** START OF SUPPLIED RECORDS **
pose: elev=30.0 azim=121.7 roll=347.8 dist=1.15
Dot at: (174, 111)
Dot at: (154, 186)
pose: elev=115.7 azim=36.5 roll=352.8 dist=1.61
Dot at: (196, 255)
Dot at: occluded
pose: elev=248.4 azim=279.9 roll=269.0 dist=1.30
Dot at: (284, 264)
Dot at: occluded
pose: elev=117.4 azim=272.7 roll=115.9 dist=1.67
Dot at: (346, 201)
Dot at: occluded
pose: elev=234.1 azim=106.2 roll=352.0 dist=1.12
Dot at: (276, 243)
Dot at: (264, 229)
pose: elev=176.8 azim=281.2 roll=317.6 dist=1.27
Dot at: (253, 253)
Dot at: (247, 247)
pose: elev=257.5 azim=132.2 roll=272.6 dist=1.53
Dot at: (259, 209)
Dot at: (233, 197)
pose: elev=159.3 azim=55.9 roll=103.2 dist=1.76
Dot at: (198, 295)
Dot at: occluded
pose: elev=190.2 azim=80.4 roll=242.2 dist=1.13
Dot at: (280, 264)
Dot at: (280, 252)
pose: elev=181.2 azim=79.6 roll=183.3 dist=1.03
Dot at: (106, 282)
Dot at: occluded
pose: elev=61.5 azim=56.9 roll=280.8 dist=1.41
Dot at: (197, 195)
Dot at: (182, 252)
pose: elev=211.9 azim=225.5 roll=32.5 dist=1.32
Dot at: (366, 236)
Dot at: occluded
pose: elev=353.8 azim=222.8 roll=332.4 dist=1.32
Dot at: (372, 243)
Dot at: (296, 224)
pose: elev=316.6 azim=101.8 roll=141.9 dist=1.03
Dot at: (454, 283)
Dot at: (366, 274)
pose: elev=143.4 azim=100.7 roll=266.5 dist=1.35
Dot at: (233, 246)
** END OF SUPPLIED RECORDS **
_YOUR TASK_
Return each line of the records above verbatim, covering all of them from the first to the last.

_TASK RESPONSE_
pose: elev=30.0 azim=121.7 roll=347.8 dist=1.15
Dot at: (174, 111)
Dot at: (154, 186)
pose: elev=115.7 azim=36.5 roll=352.8 dist=1.61
Dot at: (196, 255)
Dot at: occluded
pose: elev=248.4 azim=279.9 roll=269.0 dist=1.30
Dot at: (284, 264)
Dot at: occluded
pose: elev=117.4 azim=272.7 roll=115.9 dist=1.67
Dot at: (346, 201)
Dot at: occluded
pose: elev=234.1 azim=106.2 roll=352.0 dist=1.12
Dot at: (276, 243)
Dot at: (264, 229)
pose: elev=176.8 azim=281.2 roll=317.6 dist=1.27
Dot at: (253, 253)
Dot at: (247, 247)
pose: elev=257.5 azim=132.2 roll=272.6 dist=1.53
Dot at: (259, 209)
Dot at: (233, 197)
pose: elev=159.3 azim=55.9 roll=103.2 dist=1.76
Dot at: (198, 295)
Dot at: occluded
pose: elev=190.2 azim=80.4 roll=242.2 dist=1.13
Dot at: (280, 264)
Dot at: (280, 252)
pose: elev=181.2 azim=79.6 roll=183.3 dist=1.03
Dot at: (106, 282)
Dot at: occluded
pose: elev=61.5 azim=56.9 roll=280.8 dist=1.41
Dot at: (197, 195)
Dot at: (182, 252)
pose: elev=211.9 azim=225.5 roll=32.5 dist=1.32
Dot at: (366, 236)
Dot at: occluded
pose: elev=353.8 azim=222.8 roll=332.4 dist=1.32
Dot at: (372, 243)
Dot at: (296, 224)
pose: elev=316.6 azim=101.8 roll=141.9 dist=1.03
Dot at: (454, 283)
Dot at: (366, 274)
pose: elev=143.4 azim=100.7 roll=266.5 dist=1.35
Dot at: (233, 246)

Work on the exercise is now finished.